To ensure a safe and caring environment for children and youth
San Antonio Catholic Charities and Family Services Association
San Antonio’s Head Start for Refugee Children
For the past 25 years, Catholic Charities, Archdiocese of San Antonio, Inc. (Catholic Charities) has been resettling refugees from around the world. From the day of arrival until they become self-sufficient, active members of our community, Catholic Charities walks alongside refugees, providing services to help them gain self-sufficiency. As the sole resettlement provider in San Antonio and its surrounding areas, Catholic Charities resettles refugees from countries like Bhutan, Burma (Myanmar), Burundi, Chad, Cuba, Democratic Republic of Congo, Eritrea, Liberia, Iran, Iraq, and Somalia. Catholic Charities welcomed 158 refugees to San Antonio in FY 2005, 211 in FY 2006, 339 in FY 2007, 608 in FY 2008, 1,008 in FY 2009, and 802 in FY 2010.
Most refugees arrive to America in family units. As the Refugee Services program proceeds to find gainful employment for eligible adults in the family, great barriers are encountered. One of the most common barriers encountered when finding employment for refugee children is lack of childcare and early childhood development opportunities. An example of how great the need is for childcare in San Antonio is evident in a letter sent to Catholic Charities from the City of San Antonio on July 1, 2011 which states that there are over 5,000 children on the waitlist for the Child Care Services (CCS) Program (which is the program funded by the government to assist low-income families in need of childcare services).
Family Service Association of San Antonio (Family Service) in partnership with the City of San Antonio, serving as the Head Start Grantee, provides education services to 2,296 three and four year olds, and family and community support services for 6,123 families. Family Service was established in San Antonio in the year 1903 with the mission to "empower individuals and families to transform their lives and strengthen their communities" and serves approximately 80,000 persons each year. In 2009, the Family Service-Head Start began a pilot program where it reached out to provide education and family and community support services to 35 newly-arrived refugee children from 14 different countries. At this time, the North Side Independent School District was overwhelmed by refugee children ages three and four. In 2010, 70 refugee children were served from 14 countries. And, in 2011, 48 children were served from nine countries (the slightly lower number reflects 2011 budget reductions).

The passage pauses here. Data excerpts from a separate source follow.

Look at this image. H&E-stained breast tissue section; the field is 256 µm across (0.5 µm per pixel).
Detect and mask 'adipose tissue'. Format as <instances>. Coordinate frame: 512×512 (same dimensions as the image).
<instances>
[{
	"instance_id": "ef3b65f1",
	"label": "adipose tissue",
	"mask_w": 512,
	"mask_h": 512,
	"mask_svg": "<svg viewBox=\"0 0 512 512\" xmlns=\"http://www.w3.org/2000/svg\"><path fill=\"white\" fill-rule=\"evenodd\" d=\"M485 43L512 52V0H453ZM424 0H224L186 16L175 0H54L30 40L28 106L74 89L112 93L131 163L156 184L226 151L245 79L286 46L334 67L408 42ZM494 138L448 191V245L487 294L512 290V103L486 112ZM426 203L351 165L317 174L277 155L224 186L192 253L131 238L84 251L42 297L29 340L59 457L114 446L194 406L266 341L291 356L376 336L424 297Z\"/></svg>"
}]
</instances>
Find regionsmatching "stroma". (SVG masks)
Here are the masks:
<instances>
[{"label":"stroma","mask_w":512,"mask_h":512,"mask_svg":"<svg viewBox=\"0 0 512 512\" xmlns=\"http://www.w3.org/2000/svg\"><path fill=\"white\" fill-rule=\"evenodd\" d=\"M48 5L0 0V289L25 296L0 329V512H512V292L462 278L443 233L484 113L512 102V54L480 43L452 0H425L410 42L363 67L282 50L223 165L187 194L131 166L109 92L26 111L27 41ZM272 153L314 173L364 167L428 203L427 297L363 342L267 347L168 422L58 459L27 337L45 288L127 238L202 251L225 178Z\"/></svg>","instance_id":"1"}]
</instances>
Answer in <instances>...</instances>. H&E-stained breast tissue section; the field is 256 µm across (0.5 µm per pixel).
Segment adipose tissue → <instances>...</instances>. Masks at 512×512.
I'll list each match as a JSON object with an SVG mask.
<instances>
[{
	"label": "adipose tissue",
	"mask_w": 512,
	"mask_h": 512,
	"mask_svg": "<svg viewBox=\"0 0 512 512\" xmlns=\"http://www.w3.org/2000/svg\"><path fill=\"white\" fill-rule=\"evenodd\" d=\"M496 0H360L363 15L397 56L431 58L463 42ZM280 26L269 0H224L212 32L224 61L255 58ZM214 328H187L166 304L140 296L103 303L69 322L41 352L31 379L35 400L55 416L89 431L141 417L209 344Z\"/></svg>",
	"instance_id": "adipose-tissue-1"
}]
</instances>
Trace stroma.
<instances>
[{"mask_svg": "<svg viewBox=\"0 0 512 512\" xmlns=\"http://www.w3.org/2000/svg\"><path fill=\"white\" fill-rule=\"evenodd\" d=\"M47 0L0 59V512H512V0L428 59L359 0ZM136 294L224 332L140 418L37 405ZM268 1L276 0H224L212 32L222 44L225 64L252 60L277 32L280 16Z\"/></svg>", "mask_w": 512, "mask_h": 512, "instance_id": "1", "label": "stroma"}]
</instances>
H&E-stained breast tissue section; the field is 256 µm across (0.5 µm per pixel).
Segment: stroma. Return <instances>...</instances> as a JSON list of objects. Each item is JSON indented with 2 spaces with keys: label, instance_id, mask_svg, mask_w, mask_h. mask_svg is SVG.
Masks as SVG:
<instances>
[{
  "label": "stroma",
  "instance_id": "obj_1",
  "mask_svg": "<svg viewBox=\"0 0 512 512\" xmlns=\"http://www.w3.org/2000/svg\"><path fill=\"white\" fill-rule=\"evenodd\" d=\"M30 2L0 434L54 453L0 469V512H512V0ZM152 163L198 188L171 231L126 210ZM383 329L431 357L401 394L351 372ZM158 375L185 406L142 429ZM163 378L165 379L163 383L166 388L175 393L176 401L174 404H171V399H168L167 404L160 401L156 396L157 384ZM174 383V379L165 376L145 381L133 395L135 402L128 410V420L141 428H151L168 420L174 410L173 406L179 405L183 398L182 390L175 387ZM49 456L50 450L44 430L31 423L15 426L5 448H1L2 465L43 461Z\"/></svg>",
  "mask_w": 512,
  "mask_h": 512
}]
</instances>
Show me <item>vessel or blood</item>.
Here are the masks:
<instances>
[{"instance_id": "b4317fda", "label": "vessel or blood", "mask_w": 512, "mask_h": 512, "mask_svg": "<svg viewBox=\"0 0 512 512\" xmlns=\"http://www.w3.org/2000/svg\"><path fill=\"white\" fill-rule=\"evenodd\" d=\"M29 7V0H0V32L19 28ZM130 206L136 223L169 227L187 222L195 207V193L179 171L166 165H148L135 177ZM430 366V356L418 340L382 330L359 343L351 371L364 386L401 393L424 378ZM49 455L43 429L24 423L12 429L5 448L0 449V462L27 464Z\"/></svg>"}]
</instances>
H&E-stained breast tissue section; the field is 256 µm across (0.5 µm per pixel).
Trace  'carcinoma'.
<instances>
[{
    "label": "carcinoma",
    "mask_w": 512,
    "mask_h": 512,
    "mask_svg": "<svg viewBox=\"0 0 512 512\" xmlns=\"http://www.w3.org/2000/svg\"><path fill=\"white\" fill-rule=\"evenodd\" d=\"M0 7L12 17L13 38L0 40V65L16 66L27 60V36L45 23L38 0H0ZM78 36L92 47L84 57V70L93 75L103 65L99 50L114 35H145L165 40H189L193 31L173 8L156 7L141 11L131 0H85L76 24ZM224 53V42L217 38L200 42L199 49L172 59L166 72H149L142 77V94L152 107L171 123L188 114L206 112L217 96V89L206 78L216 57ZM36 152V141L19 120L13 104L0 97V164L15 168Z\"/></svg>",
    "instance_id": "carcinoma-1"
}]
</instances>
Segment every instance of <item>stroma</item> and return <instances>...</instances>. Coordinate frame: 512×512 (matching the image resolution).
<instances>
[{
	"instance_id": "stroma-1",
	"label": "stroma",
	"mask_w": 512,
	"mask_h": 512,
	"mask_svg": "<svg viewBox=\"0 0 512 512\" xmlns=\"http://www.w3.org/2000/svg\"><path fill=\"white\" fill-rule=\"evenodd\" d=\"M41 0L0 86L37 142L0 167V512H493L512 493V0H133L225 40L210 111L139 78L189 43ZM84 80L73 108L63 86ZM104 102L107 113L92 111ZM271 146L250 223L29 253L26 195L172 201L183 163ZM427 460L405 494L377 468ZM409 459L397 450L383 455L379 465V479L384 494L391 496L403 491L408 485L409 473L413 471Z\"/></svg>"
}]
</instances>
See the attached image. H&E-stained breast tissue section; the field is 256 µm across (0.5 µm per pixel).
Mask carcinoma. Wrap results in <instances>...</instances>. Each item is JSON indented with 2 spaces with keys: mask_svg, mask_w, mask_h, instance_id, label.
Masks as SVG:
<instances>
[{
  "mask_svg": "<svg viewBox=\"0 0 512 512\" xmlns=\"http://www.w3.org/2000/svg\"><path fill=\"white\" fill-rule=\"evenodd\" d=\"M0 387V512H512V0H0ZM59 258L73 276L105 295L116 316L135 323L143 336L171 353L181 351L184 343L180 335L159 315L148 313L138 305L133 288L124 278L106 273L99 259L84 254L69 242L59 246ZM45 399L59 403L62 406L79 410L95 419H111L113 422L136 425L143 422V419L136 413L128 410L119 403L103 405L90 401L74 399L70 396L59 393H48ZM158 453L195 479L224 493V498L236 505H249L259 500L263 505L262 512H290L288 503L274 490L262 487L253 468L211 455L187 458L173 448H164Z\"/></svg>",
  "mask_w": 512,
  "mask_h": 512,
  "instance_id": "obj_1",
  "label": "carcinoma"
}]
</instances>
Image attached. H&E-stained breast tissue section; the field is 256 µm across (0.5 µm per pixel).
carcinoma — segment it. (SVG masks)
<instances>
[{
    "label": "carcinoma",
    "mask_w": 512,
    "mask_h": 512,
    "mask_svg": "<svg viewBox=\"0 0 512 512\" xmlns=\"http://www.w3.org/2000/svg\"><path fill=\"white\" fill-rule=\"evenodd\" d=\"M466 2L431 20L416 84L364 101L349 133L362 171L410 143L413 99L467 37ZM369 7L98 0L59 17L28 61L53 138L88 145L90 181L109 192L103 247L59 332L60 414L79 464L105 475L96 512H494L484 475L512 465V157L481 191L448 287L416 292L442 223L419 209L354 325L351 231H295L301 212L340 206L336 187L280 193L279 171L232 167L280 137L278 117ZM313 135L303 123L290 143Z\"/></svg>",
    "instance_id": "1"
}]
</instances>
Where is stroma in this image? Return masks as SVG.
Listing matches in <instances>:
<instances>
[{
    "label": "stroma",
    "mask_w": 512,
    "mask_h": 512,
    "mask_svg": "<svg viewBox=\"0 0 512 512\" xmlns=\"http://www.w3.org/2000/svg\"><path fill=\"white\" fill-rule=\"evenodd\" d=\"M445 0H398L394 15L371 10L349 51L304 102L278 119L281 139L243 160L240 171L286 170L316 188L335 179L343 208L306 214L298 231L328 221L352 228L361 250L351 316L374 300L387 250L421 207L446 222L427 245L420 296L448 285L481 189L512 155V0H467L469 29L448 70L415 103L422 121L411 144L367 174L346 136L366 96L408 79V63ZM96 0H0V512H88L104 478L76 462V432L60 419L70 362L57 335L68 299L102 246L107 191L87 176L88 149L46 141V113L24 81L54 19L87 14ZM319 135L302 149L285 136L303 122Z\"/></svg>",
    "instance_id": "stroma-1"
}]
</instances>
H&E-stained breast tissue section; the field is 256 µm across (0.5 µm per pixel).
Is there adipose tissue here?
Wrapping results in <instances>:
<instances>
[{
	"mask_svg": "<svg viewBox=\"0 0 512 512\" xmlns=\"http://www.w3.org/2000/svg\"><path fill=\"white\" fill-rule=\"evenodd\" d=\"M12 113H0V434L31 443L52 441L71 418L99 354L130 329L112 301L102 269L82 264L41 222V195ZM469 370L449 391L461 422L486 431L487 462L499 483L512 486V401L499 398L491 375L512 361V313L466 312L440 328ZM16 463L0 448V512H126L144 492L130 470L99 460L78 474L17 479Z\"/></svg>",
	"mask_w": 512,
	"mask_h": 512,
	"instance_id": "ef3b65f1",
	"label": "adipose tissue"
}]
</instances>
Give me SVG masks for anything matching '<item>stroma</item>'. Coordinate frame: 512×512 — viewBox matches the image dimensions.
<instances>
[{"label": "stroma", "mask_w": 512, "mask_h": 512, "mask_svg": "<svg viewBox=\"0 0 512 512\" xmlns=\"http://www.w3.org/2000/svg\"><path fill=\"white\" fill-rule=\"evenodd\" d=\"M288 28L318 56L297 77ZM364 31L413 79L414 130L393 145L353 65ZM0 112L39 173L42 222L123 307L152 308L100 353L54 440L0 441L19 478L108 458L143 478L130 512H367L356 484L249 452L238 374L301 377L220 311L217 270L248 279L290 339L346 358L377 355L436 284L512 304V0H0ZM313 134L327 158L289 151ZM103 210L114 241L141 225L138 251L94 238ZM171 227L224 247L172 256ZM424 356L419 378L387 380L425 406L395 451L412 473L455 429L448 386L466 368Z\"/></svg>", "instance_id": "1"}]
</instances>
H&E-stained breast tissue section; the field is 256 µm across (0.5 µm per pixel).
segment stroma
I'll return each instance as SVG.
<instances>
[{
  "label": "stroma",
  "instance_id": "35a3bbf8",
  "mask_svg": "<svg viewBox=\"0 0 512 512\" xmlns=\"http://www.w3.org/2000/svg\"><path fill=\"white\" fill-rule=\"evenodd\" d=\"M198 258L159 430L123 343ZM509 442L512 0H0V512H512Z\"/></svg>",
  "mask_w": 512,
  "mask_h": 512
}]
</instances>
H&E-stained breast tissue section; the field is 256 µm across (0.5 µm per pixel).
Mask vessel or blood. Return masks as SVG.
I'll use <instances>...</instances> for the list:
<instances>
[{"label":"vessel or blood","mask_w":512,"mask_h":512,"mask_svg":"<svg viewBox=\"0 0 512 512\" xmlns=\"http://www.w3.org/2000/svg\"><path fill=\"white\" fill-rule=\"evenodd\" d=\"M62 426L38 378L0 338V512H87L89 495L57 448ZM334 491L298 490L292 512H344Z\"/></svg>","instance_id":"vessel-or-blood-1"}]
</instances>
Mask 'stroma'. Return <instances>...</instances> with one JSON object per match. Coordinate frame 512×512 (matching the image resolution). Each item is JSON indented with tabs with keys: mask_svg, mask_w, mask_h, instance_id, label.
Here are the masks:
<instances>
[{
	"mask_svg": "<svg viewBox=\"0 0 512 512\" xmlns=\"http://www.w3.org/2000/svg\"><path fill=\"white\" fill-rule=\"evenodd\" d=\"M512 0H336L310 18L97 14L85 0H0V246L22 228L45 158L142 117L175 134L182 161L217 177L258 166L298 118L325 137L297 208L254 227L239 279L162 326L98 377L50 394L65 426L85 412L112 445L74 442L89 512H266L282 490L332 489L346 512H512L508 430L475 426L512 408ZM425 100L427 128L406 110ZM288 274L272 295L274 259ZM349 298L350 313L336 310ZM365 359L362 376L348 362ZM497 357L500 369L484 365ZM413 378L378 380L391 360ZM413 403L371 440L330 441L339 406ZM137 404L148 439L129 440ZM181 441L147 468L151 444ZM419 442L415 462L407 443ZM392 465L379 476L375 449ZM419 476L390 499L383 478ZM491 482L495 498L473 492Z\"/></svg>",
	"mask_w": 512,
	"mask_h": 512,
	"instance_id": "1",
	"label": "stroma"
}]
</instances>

The implications of Family Service accepting such a large percentage of the three and four year old refugee population resettled by Catholic Charities were vast. From the perspective of increased self-sufficiency for families, it provided an opportunity for refugee parents with preschool children, particularly single mothers, to go to work without having to worry about finding affordable and trustworthy center-based early childhood services. In addition to these parents who found employment, over the past three years, Family Service-Head Start has been able to employ 10 refugees to work in its programming as caseworkers and translators.
Moreover, Family Service partners with Catholic Charities to provide additional classes and casework to these young children and their families, according to need and capacity. These value-added activities help to enrich the services that are already provided, to ensure that any gaps are filled and to provide accountability. Some of the classes that Family Service–Head Start has offered over the past year to supplement Catholic Charities orientation classes and job readiness classes include: parenting classes, classes regarding child abuse issues, nutrition, and other health lessons.
Catholic Charities Refugee Services:
Family Service utilizes:
Refugee children age three to four years old from 14 countries. The top countries served in 2009 were Iraq, Somalia, Bhutan, and Burma. The top country served in 2011 was Burma.
This program began in August 2009 and is currently still operating as of September 2011.